**Data shown**
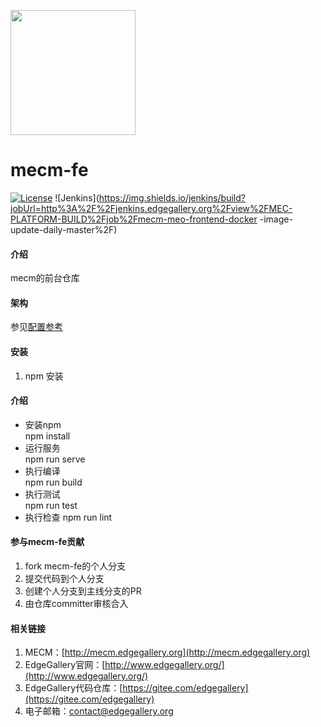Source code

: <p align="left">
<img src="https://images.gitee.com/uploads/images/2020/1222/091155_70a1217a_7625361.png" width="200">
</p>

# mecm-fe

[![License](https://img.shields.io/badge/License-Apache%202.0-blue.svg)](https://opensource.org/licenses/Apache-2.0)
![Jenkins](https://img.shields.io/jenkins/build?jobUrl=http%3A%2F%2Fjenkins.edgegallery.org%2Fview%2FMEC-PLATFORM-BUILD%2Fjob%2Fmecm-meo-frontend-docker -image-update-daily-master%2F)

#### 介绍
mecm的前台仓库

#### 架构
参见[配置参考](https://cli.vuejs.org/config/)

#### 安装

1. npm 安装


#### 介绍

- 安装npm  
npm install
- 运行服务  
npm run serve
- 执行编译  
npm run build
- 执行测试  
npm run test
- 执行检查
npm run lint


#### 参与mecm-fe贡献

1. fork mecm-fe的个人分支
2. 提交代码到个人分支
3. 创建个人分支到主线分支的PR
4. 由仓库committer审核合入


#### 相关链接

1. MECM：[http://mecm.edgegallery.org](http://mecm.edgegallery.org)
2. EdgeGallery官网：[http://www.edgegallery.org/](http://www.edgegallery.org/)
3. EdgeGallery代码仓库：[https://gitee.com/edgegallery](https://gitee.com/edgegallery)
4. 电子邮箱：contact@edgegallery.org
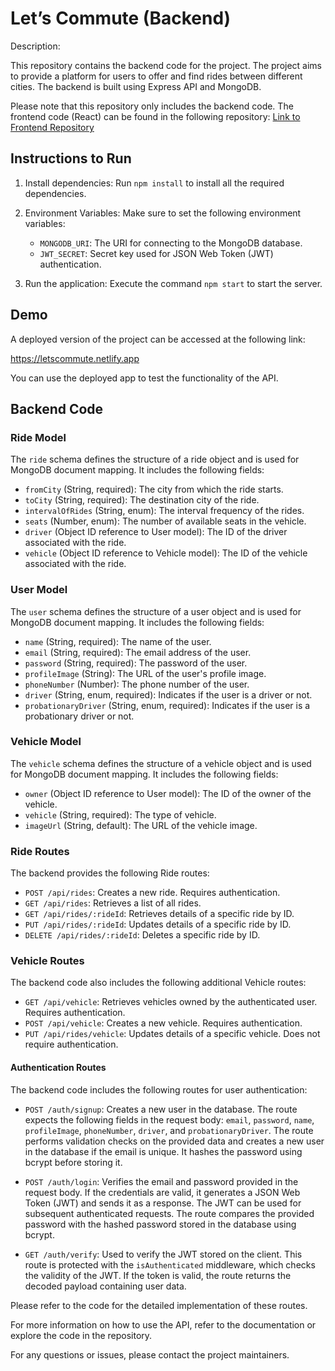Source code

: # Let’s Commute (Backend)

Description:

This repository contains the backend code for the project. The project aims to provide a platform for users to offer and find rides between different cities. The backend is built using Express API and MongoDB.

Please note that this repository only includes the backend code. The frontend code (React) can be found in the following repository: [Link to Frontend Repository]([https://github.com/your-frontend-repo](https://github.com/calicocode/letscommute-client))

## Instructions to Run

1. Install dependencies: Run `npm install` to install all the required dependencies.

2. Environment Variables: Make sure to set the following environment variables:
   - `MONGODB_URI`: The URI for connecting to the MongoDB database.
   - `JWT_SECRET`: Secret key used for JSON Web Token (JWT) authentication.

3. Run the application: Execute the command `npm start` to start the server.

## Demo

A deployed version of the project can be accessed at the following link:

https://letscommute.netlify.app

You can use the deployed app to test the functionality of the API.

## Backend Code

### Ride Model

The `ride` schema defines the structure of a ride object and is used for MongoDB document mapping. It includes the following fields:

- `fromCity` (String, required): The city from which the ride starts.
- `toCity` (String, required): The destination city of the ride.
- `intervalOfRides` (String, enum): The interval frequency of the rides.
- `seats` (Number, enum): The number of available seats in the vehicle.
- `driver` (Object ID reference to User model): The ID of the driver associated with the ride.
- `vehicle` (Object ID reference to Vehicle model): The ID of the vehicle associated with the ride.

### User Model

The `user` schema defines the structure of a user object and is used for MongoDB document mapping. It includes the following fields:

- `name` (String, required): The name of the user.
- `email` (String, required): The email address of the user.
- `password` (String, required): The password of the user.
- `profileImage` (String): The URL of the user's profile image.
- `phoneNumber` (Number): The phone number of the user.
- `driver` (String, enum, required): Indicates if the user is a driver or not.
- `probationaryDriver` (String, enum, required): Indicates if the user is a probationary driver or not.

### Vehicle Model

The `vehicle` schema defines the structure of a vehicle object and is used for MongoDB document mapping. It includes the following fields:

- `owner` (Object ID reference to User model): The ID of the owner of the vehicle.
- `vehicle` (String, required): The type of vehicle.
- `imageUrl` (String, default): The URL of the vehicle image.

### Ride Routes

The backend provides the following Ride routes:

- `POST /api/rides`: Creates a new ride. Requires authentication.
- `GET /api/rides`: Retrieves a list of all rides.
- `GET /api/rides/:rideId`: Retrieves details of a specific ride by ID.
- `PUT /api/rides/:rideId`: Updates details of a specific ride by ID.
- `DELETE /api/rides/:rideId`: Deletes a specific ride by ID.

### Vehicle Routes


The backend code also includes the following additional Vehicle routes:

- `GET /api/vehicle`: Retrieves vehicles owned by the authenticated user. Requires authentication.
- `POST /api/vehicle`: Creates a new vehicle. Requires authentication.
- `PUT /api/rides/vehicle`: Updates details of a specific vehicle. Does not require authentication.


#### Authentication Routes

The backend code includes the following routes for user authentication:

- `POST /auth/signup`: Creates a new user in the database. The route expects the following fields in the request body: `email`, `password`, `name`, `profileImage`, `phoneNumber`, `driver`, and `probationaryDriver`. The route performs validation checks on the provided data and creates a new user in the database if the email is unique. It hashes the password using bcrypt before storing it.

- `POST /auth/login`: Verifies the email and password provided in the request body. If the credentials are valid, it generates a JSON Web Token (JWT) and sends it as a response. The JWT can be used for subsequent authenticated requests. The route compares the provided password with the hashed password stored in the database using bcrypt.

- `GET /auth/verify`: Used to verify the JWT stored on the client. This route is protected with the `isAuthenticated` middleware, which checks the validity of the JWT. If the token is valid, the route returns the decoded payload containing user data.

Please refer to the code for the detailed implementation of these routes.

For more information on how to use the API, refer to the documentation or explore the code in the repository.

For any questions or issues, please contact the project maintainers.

---

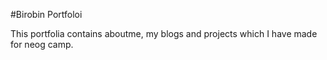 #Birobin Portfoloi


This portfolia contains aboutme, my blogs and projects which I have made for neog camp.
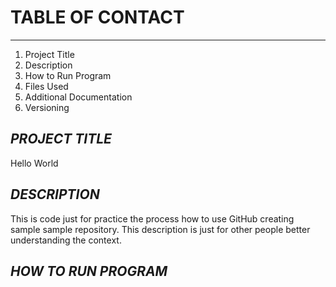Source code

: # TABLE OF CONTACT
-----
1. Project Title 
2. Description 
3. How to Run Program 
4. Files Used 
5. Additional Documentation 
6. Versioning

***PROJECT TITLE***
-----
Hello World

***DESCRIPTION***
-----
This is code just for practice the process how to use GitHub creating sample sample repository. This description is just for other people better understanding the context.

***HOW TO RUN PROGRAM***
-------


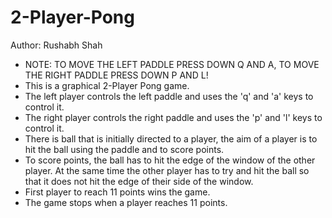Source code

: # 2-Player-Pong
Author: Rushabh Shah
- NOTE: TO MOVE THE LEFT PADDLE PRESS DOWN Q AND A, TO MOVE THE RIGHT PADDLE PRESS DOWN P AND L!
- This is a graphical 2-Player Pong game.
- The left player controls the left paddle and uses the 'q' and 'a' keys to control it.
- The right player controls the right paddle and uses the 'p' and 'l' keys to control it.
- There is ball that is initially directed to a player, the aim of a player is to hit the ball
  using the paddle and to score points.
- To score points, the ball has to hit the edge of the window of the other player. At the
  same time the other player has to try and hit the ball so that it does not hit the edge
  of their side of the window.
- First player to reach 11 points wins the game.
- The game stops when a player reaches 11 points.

**Task to complete**
After locating the line with "Let’s Commute (Backend)" in the material above, return it and each line after it exactly, ending at the line with "## Instructions to Run".

**Exercise output**
: # Let’s Commute (Backend)

Description:

This repository contains the backend code for the project. The project aims to provide a platform for users to offer and find rides between different cities. The backend is built using Express API and MongoDB.

Please note that this repository only includes the backend code. The frontend code (React) can be found in the following repository: [Link to Frontend Repository]([https://github.com/your-frontend-repo](https://github.com/calicocode/letscommute-client))

## Instructions to Run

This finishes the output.